Inorganic scales are a significant production issue with extensive inorganic scales observed in many Brazilian offshore fields and is also a worldwide phenomenon resulting in considerable productivity impairment. With the intervention of more sophisticated downhole tools such as inflow control devices (ICDs) and inflow control valves (ICVs), increased shear stresses are experienced in the wellbores near these devices resulting in an increased risk of scale formation and adherence even under very mild levels of oversaturation. The impact of scaling on or near ICDs or ICVs will have a dramatic impact on productivity since scaling would form in the wellbore itself.

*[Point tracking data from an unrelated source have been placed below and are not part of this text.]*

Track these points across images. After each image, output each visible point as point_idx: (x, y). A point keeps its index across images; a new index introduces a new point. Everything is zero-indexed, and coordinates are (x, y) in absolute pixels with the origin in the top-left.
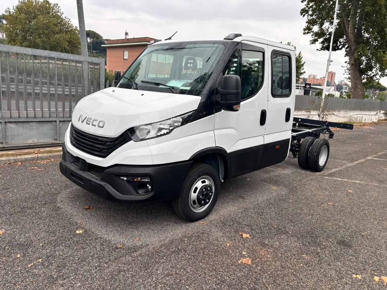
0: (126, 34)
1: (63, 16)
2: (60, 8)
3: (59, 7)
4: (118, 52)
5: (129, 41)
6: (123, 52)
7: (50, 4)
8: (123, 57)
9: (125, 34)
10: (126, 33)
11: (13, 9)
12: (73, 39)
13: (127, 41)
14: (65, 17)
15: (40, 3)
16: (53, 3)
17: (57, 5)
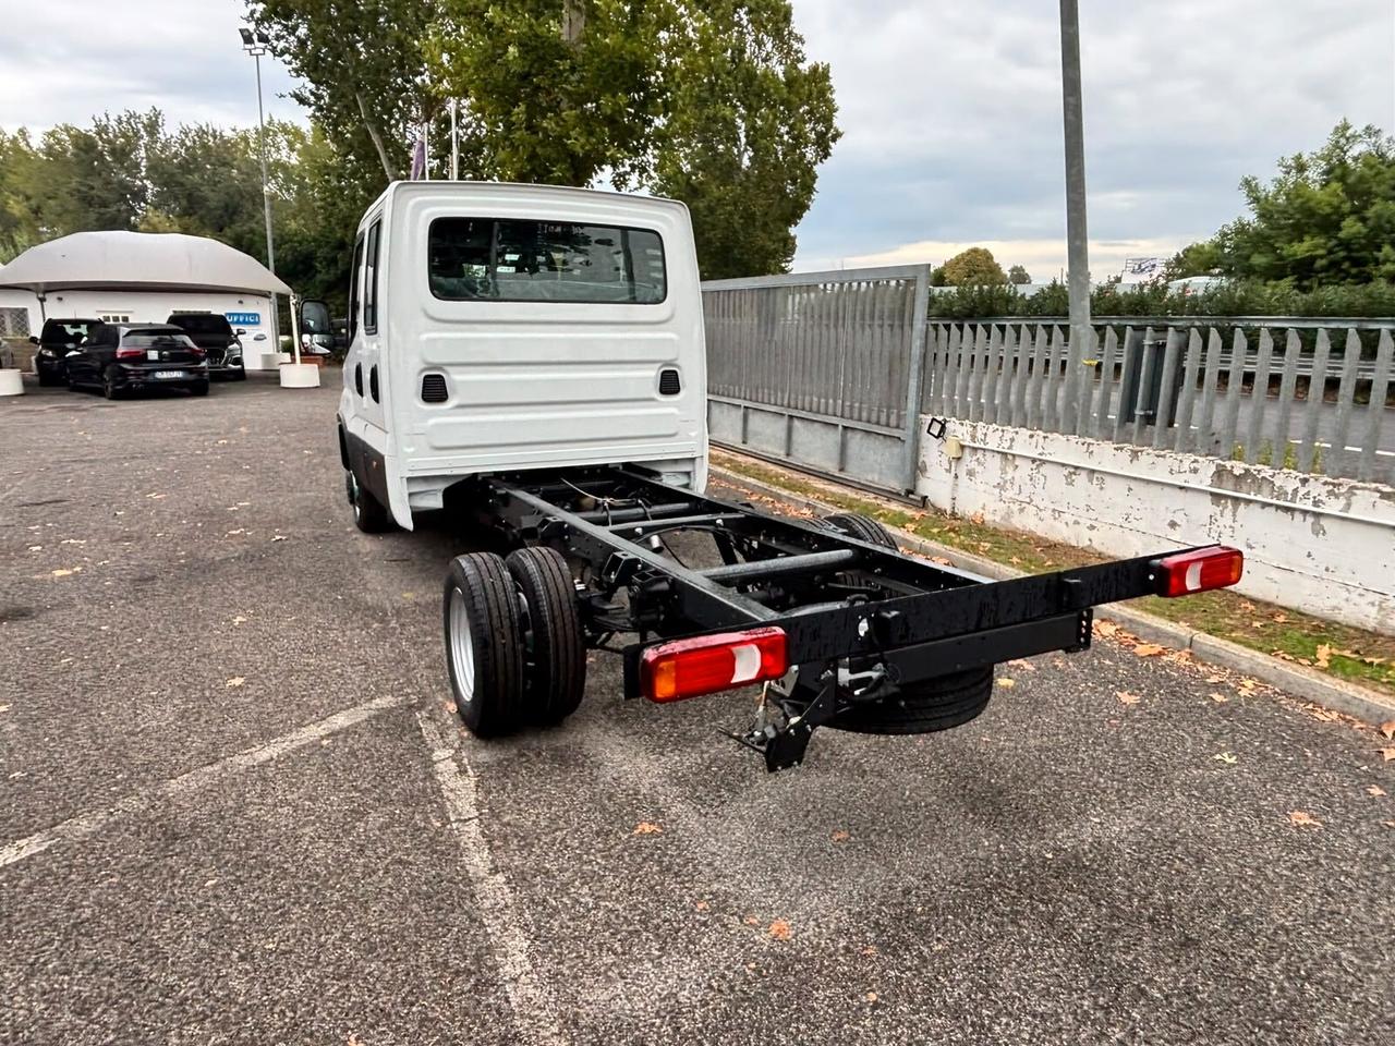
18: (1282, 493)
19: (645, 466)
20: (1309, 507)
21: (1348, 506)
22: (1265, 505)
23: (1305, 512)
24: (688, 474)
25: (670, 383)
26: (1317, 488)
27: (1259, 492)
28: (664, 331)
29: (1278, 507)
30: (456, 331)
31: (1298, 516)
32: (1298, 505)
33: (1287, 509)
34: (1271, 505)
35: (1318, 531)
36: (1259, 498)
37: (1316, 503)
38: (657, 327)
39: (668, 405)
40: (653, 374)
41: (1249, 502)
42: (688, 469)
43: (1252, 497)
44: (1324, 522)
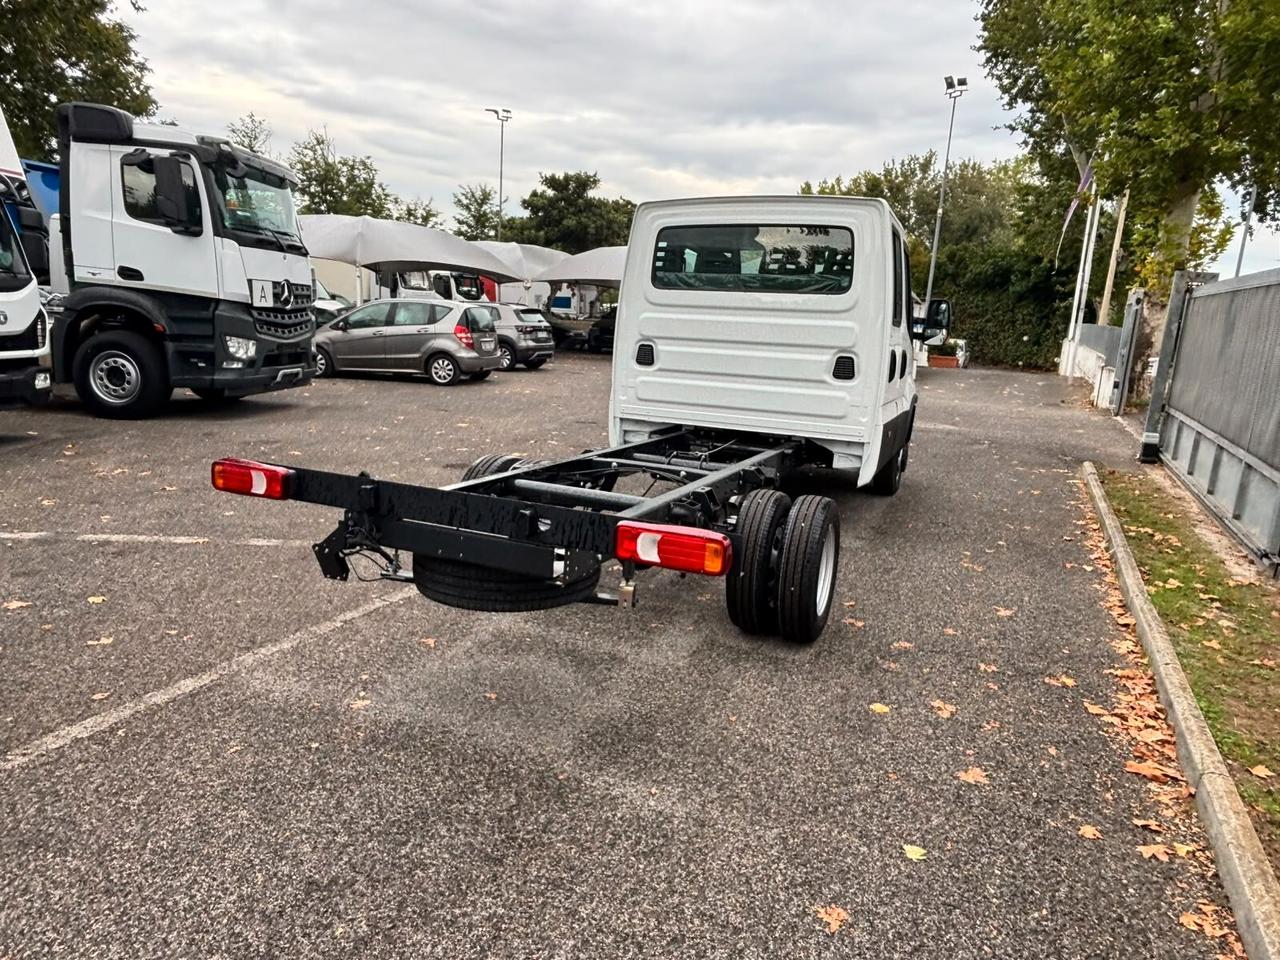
19: (819, 443)
24: (860, 457)
25: (844, 369)
28: (844, 319)
30: (664, 312)
38: (836, 315)
39: (840, 388)
40: (829, 359)
42: (857, 452)
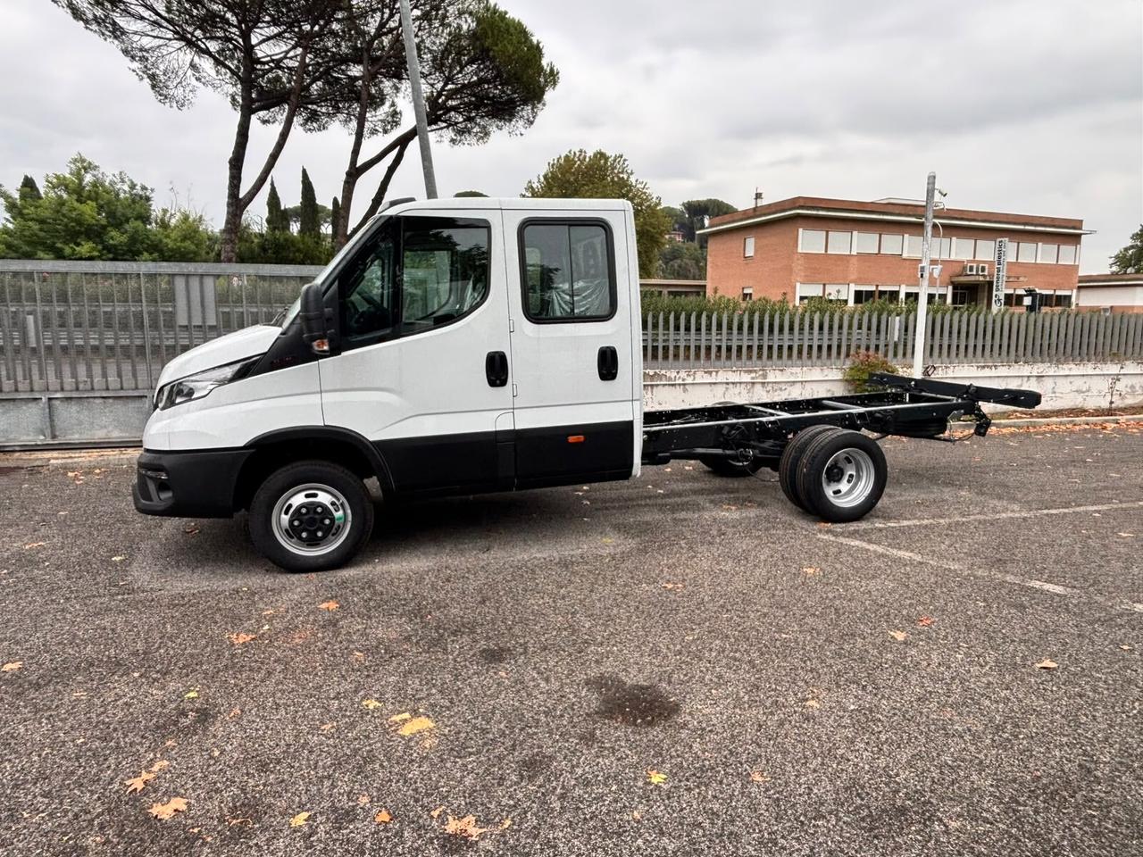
0: (758, 196)
1: (633, 179)
2: (626, 163)
3: (625, 160)
4: (732, 243)
5: (758, 213)
6: (743, 241)
7: (606, 159)
8: (742, 252)
9: (754, 197)
10: (757, 194)
11: (539, 182)
12: (651, 224)
13: (752, 215)
14: (637, 181)
15: (587, 159)
16: (614, 156)
17: (621, 157)
18: (670, 379)
20: (680, 382)
21: (694, 379)
22: (664, 385)
23: (680, 385)
26: (683, 374)
27: (661, 380)
29: (669, 385)
31: (678, 387)
32: (677, 382)
33: (673, 385)
34: (666, 385)
35: (685, 391)
36: (662, 383)
37: (684, 380)
41: (657, 385)
43: (658, 383)
44: (687, 387)
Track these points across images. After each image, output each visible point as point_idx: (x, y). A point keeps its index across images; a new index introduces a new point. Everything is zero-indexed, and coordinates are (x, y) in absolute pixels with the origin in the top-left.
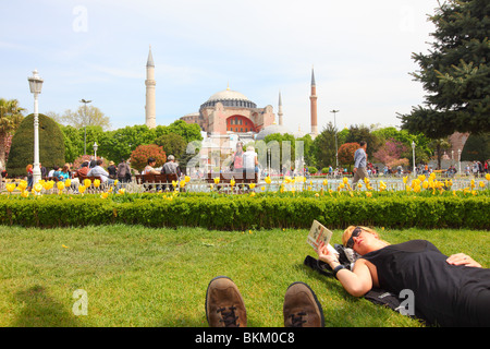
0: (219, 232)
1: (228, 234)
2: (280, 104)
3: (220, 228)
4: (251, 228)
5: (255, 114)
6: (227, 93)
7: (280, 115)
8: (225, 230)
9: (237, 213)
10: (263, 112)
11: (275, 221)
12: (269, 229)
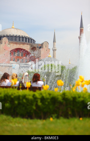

In this work we have focused on downhole carbonate scaling under Petrobras new deepwater field conditions where the drawdown in the near wellbore area results in oversaturated brine systems. Downhole conditions have been modeled and closely simulated in the laboratory to ensure that laboratory conditions closely match the mild level of over saturation expected due to drawdown such as the ones present in ICV orifices.

The work initially examines the relationship between increased shear and scaling examining both bulk scaling (homogeneous precipitation) as well as the relationship between shear and surface scaling. The results show that there is interdependence between bulk and surface precipitation as a function of increased shear. In addition the work examines a range of different materials of construction commonly used in ICVs including different metallurgies, and different surface finishes as well as coatings specifically designed to minimise the potential for scaling.

Work at a variety of shear conditions clearly shows the potential to minimise surface scaling by careful material selection and / or by the use of specially formulated surface coatings. A mock valve has also been designed and commissioned to allow testing of the potential for scaling under realistic downhole flow conditions at representative downhole temperatures and pressures. Preliminary work using this more representative " pilot" test design is also discussed.